An Introduction to Impossible Futures and the Ethics of Hopelessness
DOI:
https://doi.org/10.63934/3ndtkf82Keywords:
impossible futures, decolonizing futures, pluriversal futures, Black Liberation Theology, ethics of hopelessnessAbstract
We live in a world of many worlds—the pluriverse. In each world, concepts and ideas have different experiences and definitions, including futures, possibility, and hope. In a Eurocentric, Western world, design and futures practices are built on the ethics of hope, agency, and possibility. However, there are other worlds with different realities. We introduce you to the world of Black Liberation, an existence caught between the now and not yet. For many Afro-descendant people, their reality does not include hope. Their world is full of hopelessness. This pluriversal understanding explains why many White futures methods and practices do not work for underutilized communities, especially communities of oppressed peoples. White futurists often create futures that community members do not want or own.
Paradoxically, in the community of hopelessness, Afro-descendant people have found an ethic with which they still move forward, not based on hope in possibility but on hopelessness in impossibility. This hopeless, impossible futures practice is infused with a blues sensibility, a jazz spirituality, and a spirituals rituality. Impossibility and hopelessness are not euphemisms, fleeting states, or conditions of inadequate vision.

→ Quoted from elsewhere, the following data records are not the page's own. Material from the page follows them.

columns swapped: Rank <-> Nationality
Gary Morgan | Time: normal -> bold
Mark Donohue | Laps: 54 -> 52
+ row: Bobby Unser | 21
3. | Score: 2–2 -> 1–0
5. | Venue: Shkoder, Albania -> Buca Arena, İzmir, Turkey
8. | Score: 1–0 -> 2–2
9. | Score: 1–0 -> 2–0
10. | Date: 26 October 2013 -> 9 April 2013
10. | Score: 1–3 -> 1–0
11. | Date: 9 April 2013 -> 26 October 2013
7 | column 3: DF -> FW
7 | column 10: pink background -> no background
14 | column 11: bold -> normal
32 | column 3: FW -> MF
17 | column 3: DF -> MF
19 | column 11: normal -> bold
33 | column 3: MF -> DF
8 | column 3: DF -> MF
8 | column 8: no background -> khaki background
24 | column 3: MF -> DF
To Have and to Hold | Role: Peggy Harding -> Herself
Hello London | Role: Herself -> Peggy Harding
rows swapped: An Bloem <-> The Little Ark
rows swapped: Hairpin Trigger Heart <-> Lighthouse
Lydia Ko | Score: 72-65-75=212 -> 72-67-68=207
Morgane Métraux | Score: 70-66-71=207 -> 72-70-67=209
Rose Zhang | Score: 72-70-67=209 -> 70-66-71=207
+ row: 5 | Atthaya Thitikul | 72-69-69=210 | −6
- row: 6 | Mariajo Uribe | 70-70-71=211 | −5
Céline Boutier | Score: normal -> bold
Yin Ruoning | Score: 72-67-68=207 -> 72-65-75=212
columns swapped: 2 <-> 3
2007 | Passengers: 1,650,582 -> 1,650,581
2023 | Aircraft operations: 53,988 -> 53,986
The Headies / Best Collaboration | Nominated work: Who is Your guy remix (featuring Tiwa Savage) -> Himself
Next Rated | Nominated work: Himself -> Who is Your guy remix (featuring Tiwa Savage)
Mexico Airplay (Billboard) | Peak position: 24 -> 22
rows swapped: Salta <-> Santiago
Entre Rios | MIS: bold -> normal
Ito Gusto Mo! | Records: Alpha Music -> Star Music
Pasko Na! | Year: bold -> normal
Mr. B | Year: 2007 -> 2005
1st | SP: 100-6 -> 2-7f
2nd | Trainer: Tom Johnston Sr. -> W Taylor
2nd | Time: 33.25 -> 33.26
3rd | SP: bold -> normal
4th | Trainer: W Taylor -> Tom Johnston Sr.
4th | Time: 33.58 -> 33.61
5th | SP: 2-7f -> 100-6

We truly mean impossible, hopeless. Impossible futures is an inclusive practice which specifically uses an ethics of hopelessness. With an ethic of hopelessness all community members—the hopeful, the hope indifferent, the hopeless—are invited in and can flourish together without hope of achieving impossible futures, yet moving toward them. Rather than a goal to be achieved, Black liberation, based on the ethics of hopelessness, is a way of being, being regardless of hope.